BACKGROUND: Prostate cancer (PCa) is the most common malignancy and the leading cause of cancer death in men. Recent studies suggest the molecular signature was more effective than the clinical indicators for the prognostic prediction, but all of the known studies focused on a single RNA type. The present study was to develop a new prognostic signature by integrating long noncoding RNAs (lncRNAs) and messenger RNAs (mRNAs) and evaluate its prognostic performance. METHODS: The RNA expression data of PCa patients were downloaded from The Cancer Genome Atlas (TCGA) or Gene Expression Omnibus database (GSE17951, GSE7076, and GSE16560). The PCa-driven modules were identified by constructing a weighted gene coexpression network, the corresponding genes of which were overlapped with differentially expressed RNAs (DERs) screened by the MetaDE package. The optimal prognostic signature was screened using the least absolute shrinkage and selection operator analysis. The prognostic performance and functions of the combined prognostic signature was then assessed. RESULTS: Twelve PCa-driven modules were identified using TCGA dataset and validated in the GSE17951 and GSE7076 datasets, and six of them were considered to be preserved.

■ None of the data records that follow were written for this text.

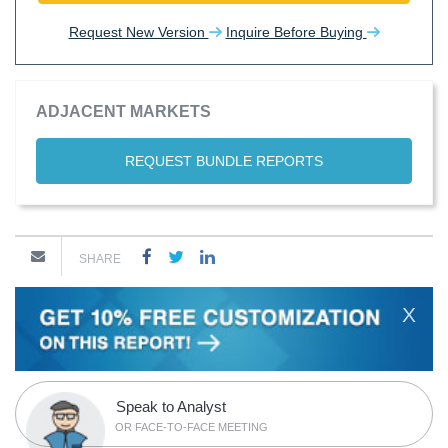
Request New Version
Inquire Before Buying
ADJACENT MARKETS
REQUEST BUNDLE REPORTS
SHARE
X
Speak to Analyst
OR FACE-TO-FACE MEETING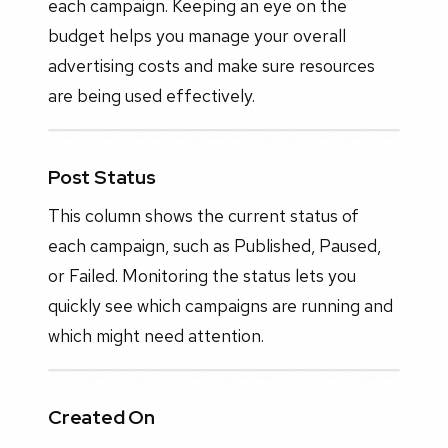
each campaign. Keeping an eye on the
budget helps you manage your overall
advertising costs and make sure resources
are being used effectively.
Post Status
This column shows the current status of
each campaign, such as Published, Paused,
or Failed. Monitoring the status lets you
quickly see which campaigns are running and
which might need attention.
Created On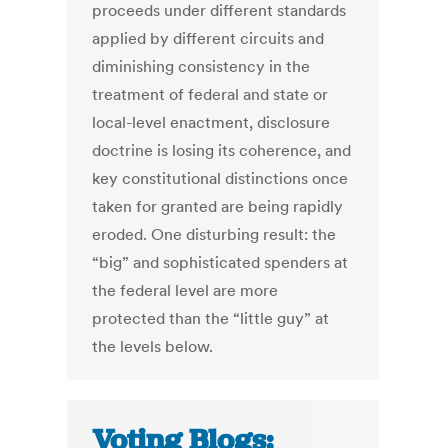
proceeds under different standards
applied by different circuits and
diminishing consistency in the
treatment of federal and state or
local-level enactment, disclosure
doctrine is losing its coherence, and
key constitutional distinctions once
taken for granted are being rapidly
eroded. One disturbing result: the
“big” and sophisticated spenders at
the federal level are more
protected than the “little guy” at
the levels below.
Voting Blogs: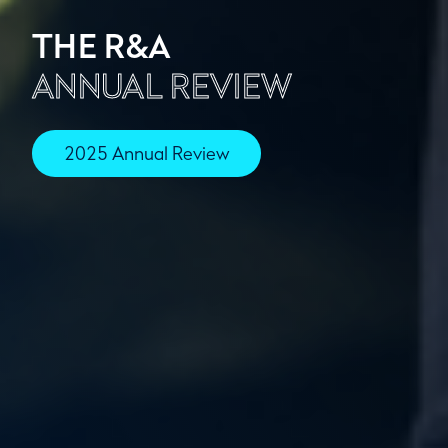
THE R&A
ANNUAL REVIEW
2025 Annual Review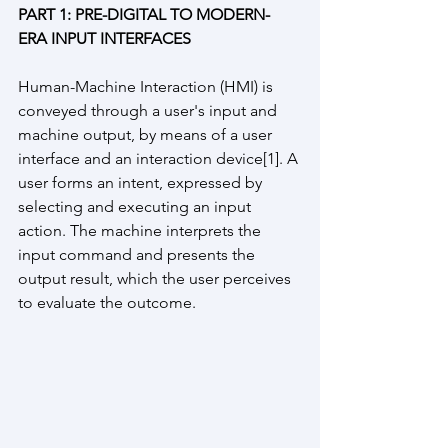
PART 1: PRE-DIGITAL TO MODERN-
ERA INPUT INTERFACES
Human-Machine Interaction (HMI) is 
conveyed through a user's input and 
machine output, by means of a user 
interface and an interaction device[1]. A 
user forms an intent, expressed by 
selecting and executing an input 
action. The machine interprets the 
input command and presents the 
output result, which the user perceives 
to evaluate the outcome.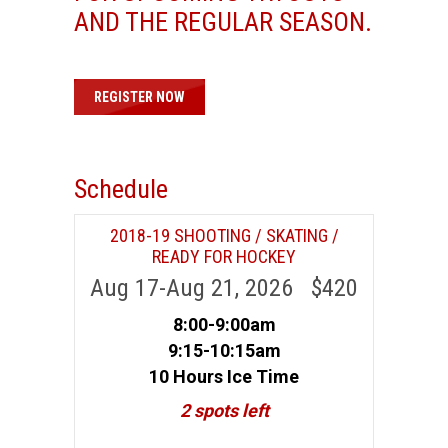
AND THE REGULAR SEASON.
REGISTER NOW
Schedule
2018-19 SHOOTING / SKATING /
READY FOR HOCKEY
Aug 17-Aug 21, 2026 $420
8:00-9:00am
9:15-10:15am
10 Hours Ice Time
2 spots left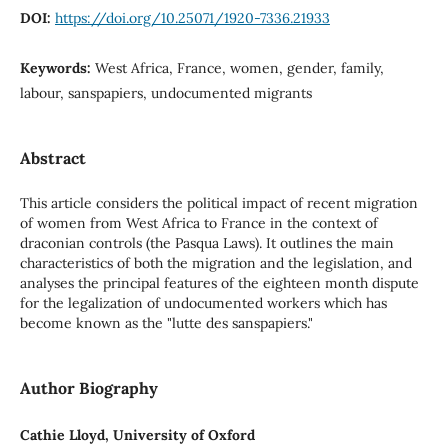
DOI:
https://doi.org/10.25071/1920-7336.21933
Keywords:
West Africa, France, women, gender, family,
labour, sanspapiers, undocumented migrants
Abstract
This article considers the political impact of recent migration
of women from West Africa to France in the context of
draconian controls (the Pasqua Laws). It outlines the main
characteristics of both the migration and the legislation, and
analyses the principal features of the eighteen month dispute
for the legalization of undocumented workers which has
become known as the "lutte des sanspapiers."
Author Biography
Cathie Lloyd, University of Oxford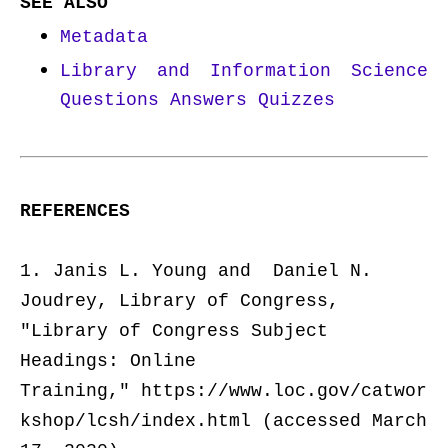
SEE ALSO
Metadata
Library and Information Science
Questions Answers Quizzes
REFERENCES
1. Janis L. Young and Daniel N.
Joudrey, Library of Congress,
"
Library of Congress Subject
Headings: Online
Training,"
https://www.loc.gov/catwor
kshop/lcsh/index.html (accessed March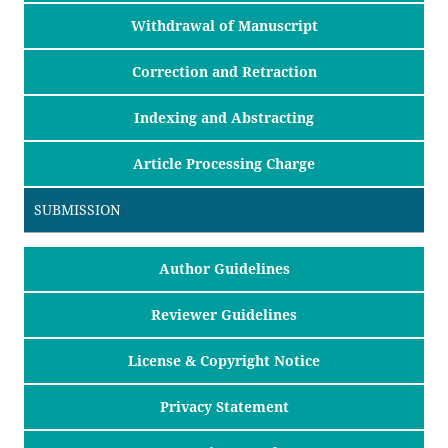
Withdrawal of Manuscript
Correction and Retraction
Indexing and Abstracting
Article Processing Charge
SUBMISSION
Author Guidelines
Reviewer Guidelines
License & Copyright Notice
Privacy Statement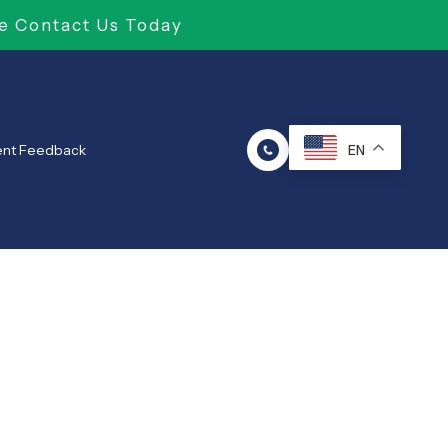
e Contact Us Today
ent Feedback
EN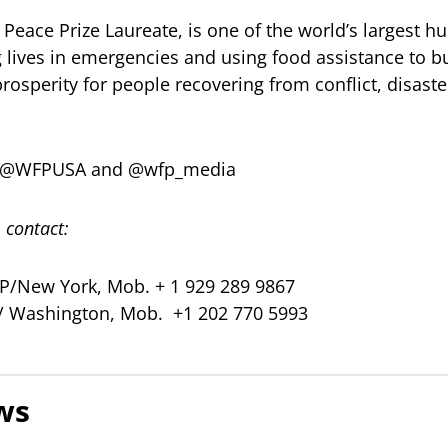
Peace Prize Laureate, is one of the world’s largest h
g lives in emergencies and using food assistance to b
prosperity for people recovering from conflict, disast
er @WFPUSA and @wfp_media
 contact:
/New York, Mob. + 1 929 289 9867
P/ Washington, Mob. +1 202 770 5993
ws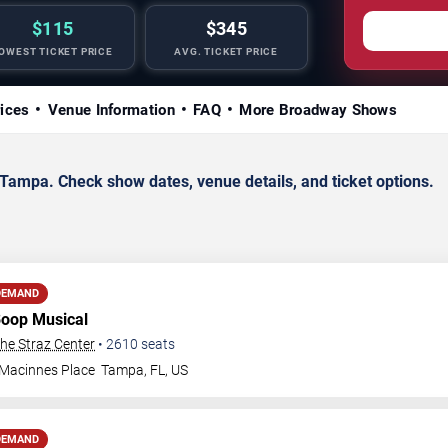
$115
$345
OWEST TICKET PRICE
AVG. TICKET PRICE
rices
Venue Information
FAQ
More Broadway Shows
ampa. Check show dates, venue details, and ticket options.
DEMAND
Boop Musical
The Straz Center
•
2610
seats
 Macinnes Place
Tampa
,
FL
,
US
DEMAND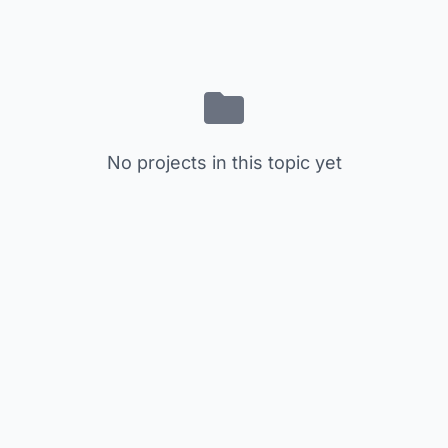
No projects in this topic yet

A total of 217 genes in these 6 modules were overlapped with 699 DERs, from which a nine-gene prognostic signature was identified (including 3 lncRNAs and 6 mRNAs), and the risk score of each patient was calculated. The overall survival was significantly shortened in patients having the risk score higher than the cut-off, which was demonstrated in TCGA (p = 5.063E - 03) dataset and validated in the GSE16560 (p = 3.268E - 02) dataset. The prediction accuracy of this risk score was higher than that of clinical indicators (the Gleason score and prostate-specific antigen) or the single RNA type, with the area under the receiver operator characteristic curve of 0.945. Besides, some new therapeutic targets and mechanisms (MAGI2-AS3-SPARC/GJA1/CYSLTR1, DLG5-AS1-DEFB1, and RHPN1-AS1-CDC45/ORC) were also revealed. CONCLUSION: The risk score system established in this study may provide a novel reliable method to identify PCa patients at a high risk of death.